ASU makes most of its special teams

TULSA -- Alan Lamar settled under a kickoff for the 32nd time in his college career. Taking the ball at the Arkansas State 7-yard-line, the graduate student headed for the right sideline, eyeing an alley.

Lamar then shed a tackler grabbing at his left leg, changed directions at the 40 and made his way toward the Tulsa sideline before scoring 60 yards later. And when he did, the Olive Branch, Miss., native let out a yell.

"It's an unreal feeling," Lamar said of the feeling after his first special teams score since high school. "I can't really describe it but it's amazing."

Last week, Red Wolves Coach Butch Jones repeatedly said the Golden Hurricane use almost no starters on their kick and punt units, something he says demonstrates the depth of a team's roster.

And though ASU may not have all the pieces Jones desires in his first year as head coach, Lamar's 93-yard kick return and Johnnie Lang Jr.'s 63-yard punt return -- both of which went for touchdowns -- led a banner day for the Red Wolves' special teams, making for an unlikely bright spot on an otherwise dour evening in a 41-34 loss at H.A. Chapman Stadium.

"I don't think I've been in a game in a long time ... where we had a kickoff return and a punt return for a touchdown," Jones said. "I thought we dominated the special teams game. We work exceptionally hard in special teams. We were making progress in the kickoff return game. ... [Our kids have] really bought into what we're teaching them."

Lamar's score may have been more noteworthy, particularly because it was part of a performance in which he piled up 178 kick return yards -- the fourth-most in ASU history -- but Lang's touchdown was easily the more impressive.

With Tulsa backed up all the way in its own end zone, the former Iowa State tailback retreated to his own 37 and made the initial defender miss before heading toward the Red Wolves' bench and breaking a trio of tackles in the process.

The two scores were undoubtedly crucial, keeping ASU in another game where its defense surrendered 600-plus yards and 41 points. But fortunately for Tulsa, which entered the day as one of the worst special teams units in the nation per Pro Football Focus, they were by no means death knells.

"If you give up two returns in special teams, I would say 99% of the time you don't win the game," Golden Hurricane Coach Philip Montgomery said postgame. "That crap can't happen.
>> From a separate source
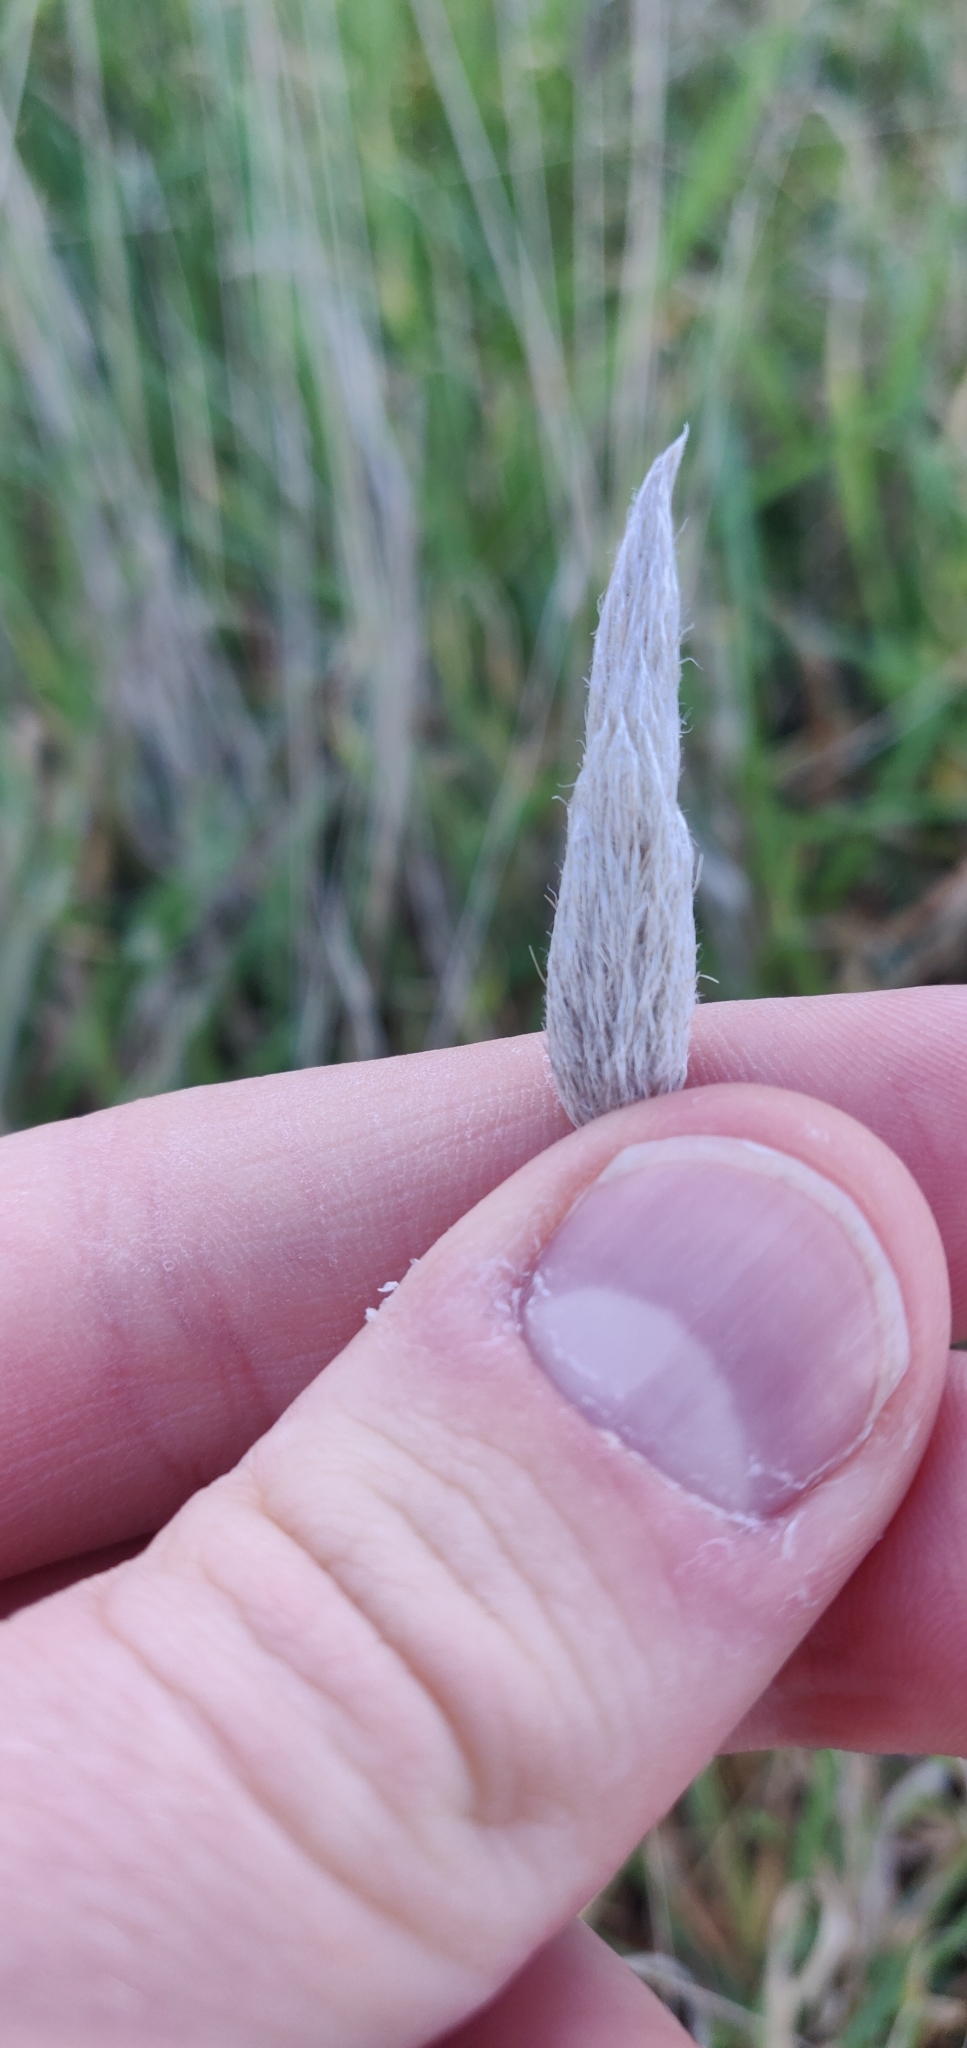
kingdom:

It should never happen."

Punter Ryan Hanson pinned Tulsa inside its own 15 three times, with the second setting up Lang's score, and kicker Blake Grupe reached the 300-point plateau with his final kick of the night.

The 50-yard field goal was not only the longest of Grupe's career -- breaking his previous best of 48 yards, set two weeks ago against Memphis -- but it was ASU's first field goal of 50 yards or longer since 2013. That made Grupe the third Red Wolf with 300 career points, as the redshirt senior chases down Brian Davis (326) and Richie Woit (342).

Grupe's penultimate field goal, a 38-yarder in the waning stages of the third quarter, sent him into third place on the Sun Belt's all-time scoring list as well -- he needs 19 points to pass Louisiana-Lafayette's Elijah Maguire and then another eight to go ahead of Davis, who sits atop the conference record books after holding down ASU's kicking job from 2010-13.

"If I don't make kicks, then none of them matter," Grupe said recently of the records. "Some days you may not feel right, but when you have those things on your mind, it's pretty easy to just keep going and keep working."